Friday, September 07, 2007

THE PLANET TILTING SWIFTLY

Madeleine L'engle, 88, author of the Newberry Award winning book "A Wrinkle In Time", died Thursday in Connecticut.

L'Engle whose work is an inspiration because it bends the imagination as much as it bends time and space, wrote more than 60 books.

"A Wrinkle in Time" is the first of a series of four books in which Meg Murray and her telepathic little brother, Charles Wallace, must learn to tesseract - warp the fabric of space and time - to rescue their missing father.

I'm older now. It's been several years since I've read "A Wrinkle in Time". My imagination is more fleeting than fleet anymore; more mired than nimble; more interested in stretching a paycheck than stretching time and space.

Summer has gone as well. Gone also are the old fashioned summer days when you could lay in the cool grass, stare up at the clouds in the sky and make an ant crawl the distance of a blade of grass stretched between your hands.

If the grass is stretched out straight, the ant has a longer way to go.

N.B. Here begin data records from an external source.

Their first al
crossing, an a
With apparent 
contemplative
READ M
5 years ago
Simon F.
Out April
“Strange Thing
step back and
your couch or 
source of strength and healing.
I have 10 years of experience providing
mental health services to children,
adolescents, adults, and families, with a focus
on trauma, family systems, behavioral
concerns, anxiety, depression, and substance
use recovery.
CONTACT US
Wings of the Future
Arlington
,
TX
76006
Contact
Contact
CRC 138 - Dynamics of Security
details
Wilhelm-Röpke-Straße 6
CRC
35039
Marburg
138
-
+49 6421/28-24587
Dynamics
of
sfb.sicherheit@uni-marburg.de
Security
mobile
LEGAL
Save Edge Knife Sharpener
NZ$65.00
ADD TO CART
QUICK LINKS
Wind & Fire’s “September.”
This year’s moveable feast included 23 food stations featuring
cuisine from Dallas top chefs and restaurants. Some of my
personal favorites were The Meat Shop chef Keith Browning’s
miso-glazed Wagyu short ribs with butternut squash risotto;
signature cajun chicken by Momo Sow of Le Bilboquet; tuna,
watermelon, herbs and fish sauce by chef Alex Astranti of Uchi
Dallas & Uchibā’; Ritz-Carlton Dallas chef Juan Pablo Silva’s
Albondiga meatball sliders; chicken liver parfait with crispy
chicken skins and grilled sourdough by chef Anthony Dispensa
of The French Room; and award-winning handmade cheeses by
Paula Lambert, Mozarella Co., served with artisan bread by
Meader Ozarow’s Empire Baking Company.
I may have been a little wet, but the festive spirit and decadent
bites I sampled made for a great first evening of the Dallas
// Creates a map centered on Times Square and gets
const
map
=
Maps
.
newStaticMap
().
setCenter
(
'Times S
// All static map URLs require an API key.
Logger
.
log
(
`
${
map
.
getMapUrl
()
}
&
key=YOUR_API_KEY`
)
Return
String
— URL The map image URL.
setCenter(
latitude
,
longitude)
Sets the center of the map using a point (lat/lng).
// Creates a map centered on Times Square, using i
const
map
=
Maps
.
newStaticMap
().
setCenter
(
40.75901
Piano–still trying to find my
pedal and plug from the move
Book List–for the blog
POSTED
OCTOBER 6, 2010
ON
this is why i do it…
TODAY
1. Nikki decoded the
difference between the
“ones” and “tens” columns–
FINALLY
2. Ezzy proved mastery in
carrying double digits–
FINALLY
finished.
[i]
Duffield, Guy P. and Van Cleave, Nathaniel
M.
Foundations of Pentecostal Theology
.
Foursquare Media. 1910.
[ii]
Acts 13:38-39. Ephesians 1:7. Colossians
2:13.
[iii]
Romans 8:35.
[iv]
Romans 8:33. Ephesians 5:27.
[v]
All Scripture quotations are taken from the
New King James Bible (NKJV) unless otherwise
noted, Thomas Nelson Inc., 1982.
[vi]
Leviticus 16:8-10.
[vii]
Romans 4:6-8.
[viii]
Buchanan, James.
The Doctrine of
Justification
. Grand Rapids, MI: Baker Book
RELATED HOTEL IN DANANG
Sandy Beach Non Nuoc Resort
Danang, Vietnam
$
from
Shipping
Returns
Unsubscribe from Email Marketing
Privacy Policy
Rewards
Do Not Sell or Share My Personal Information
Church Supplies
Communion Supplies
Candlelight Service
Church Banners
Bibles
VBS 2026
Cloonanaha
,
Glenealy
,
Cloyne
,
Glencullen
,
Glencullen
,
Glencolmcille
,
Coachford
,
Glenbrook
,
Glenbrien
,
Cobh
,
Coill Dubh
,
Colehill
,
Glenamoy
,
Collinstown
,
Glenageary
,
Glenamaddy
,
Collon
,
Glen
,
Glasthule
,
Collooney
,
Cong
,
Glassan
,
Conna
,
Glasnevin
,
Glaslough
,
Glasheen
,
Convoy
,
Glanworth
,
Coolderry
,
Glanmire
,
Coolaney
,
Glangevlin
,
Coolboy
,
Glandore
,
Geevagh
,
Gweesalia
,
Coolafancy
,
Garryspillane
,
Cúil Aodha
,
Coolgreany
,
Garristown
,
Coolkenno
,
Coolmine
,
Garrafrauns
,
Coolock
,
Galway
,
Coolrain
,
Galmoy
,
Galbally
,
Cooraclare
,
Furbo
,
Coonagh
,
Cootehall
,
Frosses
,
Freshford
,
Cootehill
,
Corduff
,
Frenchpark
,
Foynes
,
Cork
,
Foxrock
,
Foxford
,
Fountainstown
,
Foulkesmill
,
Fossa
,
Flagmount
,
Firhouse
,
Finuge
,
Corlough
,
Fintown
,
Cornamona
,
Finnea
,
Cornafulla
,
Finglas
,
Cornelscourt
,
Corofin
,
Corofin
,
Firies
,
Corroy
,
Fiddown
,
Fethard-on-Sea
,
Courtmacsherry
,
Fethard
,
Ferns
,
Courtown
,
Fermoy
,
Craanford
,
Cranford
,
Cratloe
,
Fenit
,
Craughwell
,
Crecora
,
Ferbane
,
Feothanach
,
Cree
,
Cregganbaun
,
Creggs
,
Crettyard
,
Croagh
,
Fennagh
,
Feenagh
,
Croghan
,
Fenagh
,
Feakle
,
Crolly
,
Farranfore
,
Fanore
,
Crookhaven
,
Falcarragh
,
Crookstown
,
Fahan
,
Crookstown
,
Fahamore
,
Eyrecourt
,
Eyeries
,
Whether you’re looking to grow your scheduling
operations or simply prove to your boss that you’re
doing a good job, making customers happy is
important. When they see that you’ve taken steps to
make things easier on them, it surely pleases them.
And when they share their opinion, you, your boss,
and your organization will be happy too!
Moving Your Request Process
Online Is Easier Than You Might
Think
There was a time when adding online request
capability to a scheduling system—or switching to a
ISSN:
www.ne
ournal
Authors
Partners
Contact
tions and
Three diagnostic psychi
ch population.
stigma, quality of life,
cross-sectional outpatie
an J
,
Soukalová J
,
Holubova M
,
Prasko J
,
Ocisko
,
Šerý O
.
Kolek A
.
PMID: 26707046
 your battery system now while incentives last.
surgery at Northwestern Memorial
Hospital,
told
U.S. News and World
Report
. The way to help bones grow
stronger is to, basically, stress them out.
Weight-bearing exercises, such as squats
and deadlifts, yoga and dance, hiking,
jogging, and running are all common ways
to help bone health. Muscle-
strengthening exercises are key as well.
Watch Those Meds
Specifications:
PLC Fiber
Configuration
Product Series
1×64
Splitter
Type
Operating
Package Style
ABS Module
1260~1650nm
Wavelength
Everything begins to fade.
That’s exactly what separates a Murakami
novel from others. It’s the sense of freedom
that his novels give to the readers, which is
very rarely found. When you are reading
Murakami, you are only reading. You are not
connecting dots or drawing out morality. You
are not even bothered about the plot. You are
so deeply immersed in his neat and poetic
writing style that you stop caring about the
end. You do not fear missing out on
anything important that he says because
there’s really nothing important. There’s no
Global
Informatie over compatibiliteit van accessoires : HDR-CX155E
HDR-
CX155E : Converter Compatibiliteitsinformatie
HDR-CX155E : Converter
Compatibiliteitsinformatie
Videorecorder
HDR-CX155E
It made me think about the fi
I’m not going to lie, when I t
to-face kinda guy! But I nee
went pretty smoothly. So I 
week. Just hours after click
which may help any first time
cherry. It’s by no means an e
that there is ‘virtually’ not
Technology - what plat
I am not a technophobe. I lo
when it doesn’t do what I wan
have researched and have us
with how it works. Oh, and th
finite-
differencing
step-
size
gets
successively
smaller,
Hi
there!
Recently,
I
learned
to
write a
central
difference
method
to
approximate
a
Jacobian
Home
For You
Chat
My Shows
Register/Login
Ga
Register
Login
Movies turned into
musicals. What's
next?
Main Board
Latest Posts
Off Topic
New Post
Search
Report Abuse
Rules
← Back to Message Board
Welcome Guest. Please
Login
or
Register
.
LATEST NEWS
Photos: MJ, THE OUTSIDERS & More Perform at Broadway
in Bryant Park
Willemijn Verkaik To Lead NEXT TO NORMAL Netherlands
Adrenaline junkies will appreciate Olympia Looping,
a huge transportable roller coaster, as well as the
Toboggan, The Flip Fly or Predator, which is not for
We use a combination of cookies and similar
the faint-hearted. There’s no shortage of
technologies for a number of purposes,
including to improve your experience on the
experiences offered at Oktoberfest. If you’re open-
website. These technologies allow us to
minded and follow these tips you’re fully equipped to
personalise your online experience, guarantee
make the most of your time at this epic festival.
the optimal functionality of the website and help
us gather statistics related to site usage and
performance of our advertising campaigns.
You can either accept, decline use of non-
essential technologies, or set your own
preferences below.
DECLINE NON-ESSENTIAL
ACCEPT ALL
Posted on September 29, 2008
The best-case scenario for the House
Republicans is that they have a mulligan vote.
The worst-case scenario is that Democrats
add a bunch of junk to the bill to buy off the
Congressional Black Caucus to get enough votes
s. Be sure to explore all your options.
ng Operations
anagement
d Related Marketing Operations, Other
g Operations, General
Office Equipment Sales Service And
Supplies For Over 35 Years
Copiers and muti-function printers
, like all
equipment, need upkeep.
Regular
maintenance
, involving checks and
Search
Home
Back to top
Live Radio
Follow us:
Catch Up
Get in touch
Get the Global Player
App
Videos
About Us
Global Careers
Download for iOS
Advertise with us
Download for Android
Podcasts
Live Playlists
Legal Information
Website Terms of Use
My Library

If you bring your hands together, making a wrinkle, a ripple in the grass blade, the ant has not so far to go.

This is how L'Engle described a "tesseract" - bending space and time to make a long journey short.

The passage of time is a long journey made short, and we never notice - Not until something is taken from us.

Then all we can do is wonder.
L'Shenah Tova Tikatevu - Be inscribed in the Book of Life for a good year.